__ЗАДАНИЯ К УПРАЖНЕНИЮ__.
1. Ответьте по отрывку на вопросы:
(a) Сколько фунтов составила стипендия, полученная в Эксетере?
(b) Кто помог, чтобы денег хватило на университет?
(c) Что изучал автор вместо классических дисциплин?
2. Решите, согласуется ли каждое утверждение с отрывком, и подтвердите ответ точной цитатой:
(a) Автор успешно сдал экзамены.
(b) Директор школы много лет спустя сообщил автору, что тот заслуживал приличной стипендии.
(c) Автор провалился потому, что влюбился.

__ТЕКСТ ДЛЯ РАЗБОРА__.

□ □ □ □

Джон Рональд Руэл Толкин. Письма - Толкин Джон Рональд Руэл 10 стр.


. В определенном смысле, это и впрямь было весьма прискорбно, и в некотором смысле — очень неудачно для меня. Такие вещи поглощают тебя с головой, эмоционально изматывают до крайности. Я был смышленым мальчиком, в поте лица своего зарабатывал себе оксфордскую стипендию (весьма и весьма необходимую). И это двойное напряжение едва не привело к нервному срыву. Я провалил экзамены, и, хотя (как поведал мне много лет спустя директор школы) я заслуживал приличной стипендии, в итоге я насилу отвоевал себе жалкие 60 фунтов в Эксетере: этого, в придачу к выходной школьной стипендии на ту же сумму, только-только хватило на университет (не без помощи моего доброго старого опекуна). Разумеется, были тут и свои плюсы, для опекуна моего не столь очевидные. Я был умен, но мне недоставало трудолюбия и упорства; провалился я главным образом из-за того, что просто-напросто не работал (по крайней мере над классическими дисциплинами), — и не потому, что влюбился, а потому, что изучал нечто совсем другое: готский и всякое такое прочее[72]

.

□ □ □ □

__ДАННЫЕ__.
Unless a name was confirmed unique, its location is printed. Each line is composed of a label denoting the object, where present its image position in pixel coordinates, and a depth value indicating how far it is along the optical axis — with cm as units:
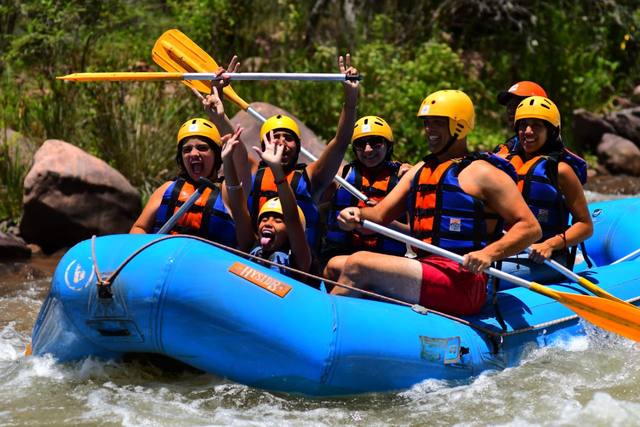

□ □ □ □

__ОТВЕТЫ К УПРАЖНЕНИЮ__.
1.
(a) 60 фунтов.
(b) Добрый старый опекун.
(c) Готский и всякое такое прочее.

2.
(a) Нет: «Я провалил экзамены».
(b) Да: «как поведал мне много лет спустя директор школы) я заслуживал приличной стипендии».
(c) Нет: «и не потому, что влюбился, а потому, что изучал нечто совсем другое».